The notable exception to this narrative are collages 3A & 3B, “Fragile Expectations” (3A) & “Welcome to Hell” (3B) whose stories make for a very interesting contrast. That story exemplifies an emerging counter-narrative, not about the student experience, but about (dis)organized post-secondary education:
The student stories were honest but, collectively, and through the prism of our interpretative frames, reveal a kind of restrained authenticity, as if there was an inevitable convergence upon the “student-is-transformed-through-challenge” theme. We perceived that the experience of disorientation, the overcoming of deep challenge, the becoming stronger through adversity is the normalized student experience. This is the oft-repeated grit narrative, the character-building narrative, the rite-of-passage, the pull-yourself-up-by-your-bootstraps narrative, all so deeply embedded in our collective consciousness about the post-secondary experience (Schreiner, 2017). And, naturally, this is a powerful, compelling, and genuine story, but it does raise the question about whether we are hiding from view the greater nuance, the stories of students’ life that lie outside that master narrative, a question thoughtfully raised more broadly by Zaretta Hammond (2014) in her work on culturally responsive teaching. She writes, “…for students, we give them only two choices when we promote a master narrative: Either resist it or accept it and let it become a self-fulfilling prophecy” (Hammond, 2014, para. 11). This becomes all the more interesting when the “student-is-transformed-through-challenge” narrative co-exists with this other narrative about students as customers under-supported by the institutions they attend, exemplified in Collage Story 3A and 3B. This too is a powerful master narrative, though with shallower roots. These narratives compete for the soul of education asking fundamentally where the responsibility lies, but without making space for the messy middle-ground between them – the actual stories of student lives in all their nuance. And we are left with the burden of un-answered questions getting lost in the din of these dominant narratives: How do we find the balance between fostering university-ready students and student-ready universities? What challenges do we present to students that are really just harmful and un-necessary to their experience? In what ways do we ignore our responsibility as educators when we rationalise those harmful and unnecessary things as “part of the student experience”?

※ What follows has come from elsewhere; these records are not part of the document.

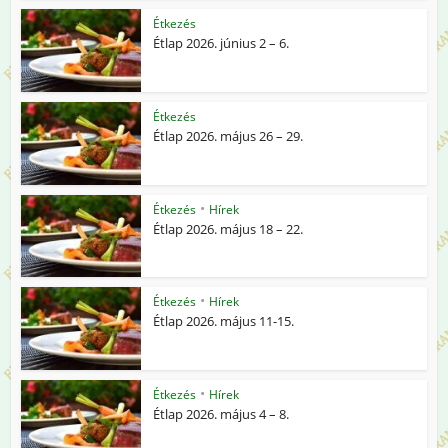
Étkezés
Étlap 2026. június 2 – 6.
Étkezés
Étlap 2026. május 26 – 29.
•
Étkezés
Hírek
Étlap 2026. május 18 – 22.
•
Étkezés
Hírek
Étlap 2026. május 11-15.
•
Étkezés
Hírek
Étlap 2026. május 4 – 8.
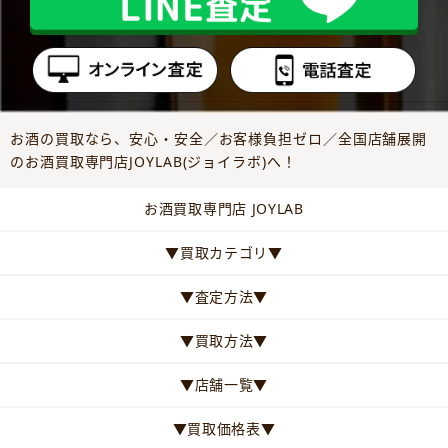
お酒の買取なら、安心・安全／お客様負担ゼロ／全国店舗展開
のお酒買取専門店JOYLAB(ジョイラボ)へ！
お酒買取専門店 JOYLAB
▼買取カテゴリ▼
▼査定方法▼
▼買取方法▼
▼店舗一覧▼
▼買取価格表▼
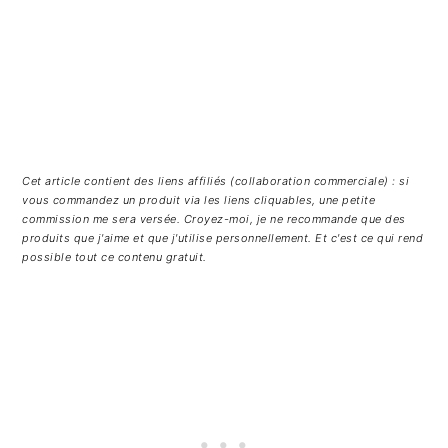
Cet article contient des liens affiliés (collaboration commerciale) : si
vous commandez un produit via les liens cliquables, une petite
commission me sera versée. Croyez-moi, je ne recommande que des
produits que j'aime et que j'utilise personnellement. Et c'est ce qui rend
possible tout ce contenu gratuit.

So… the most salient insight we gather from this research is about the research process itself and the ways in which we participate in the reproduction of the single story, the master narrative. Despite our concerted efforts to create an experience in which students would tell us their unique and idiosyncratic stories, and despite our best efforts to park and acknowledge our biases and to treat the students as co-participants in the research, we still felt implicated in a process that restrained or even incited what got told. This is not to call into question the truthfulness of the student stories – participants were deeply generous and thoughtful in their responses and engagement in this process – just that the research process itself that seeks to understand hidden realities of the student experience can be an exercise in simply perpetuating certain master narratives about that experience.
Stuck Narratives and the Student Experience at Ryerson University, the inaugural SERT project 2018-2019 received ethics approval from Ryerson University’s Research Ethics Board in June 2018 (REB 2018-260).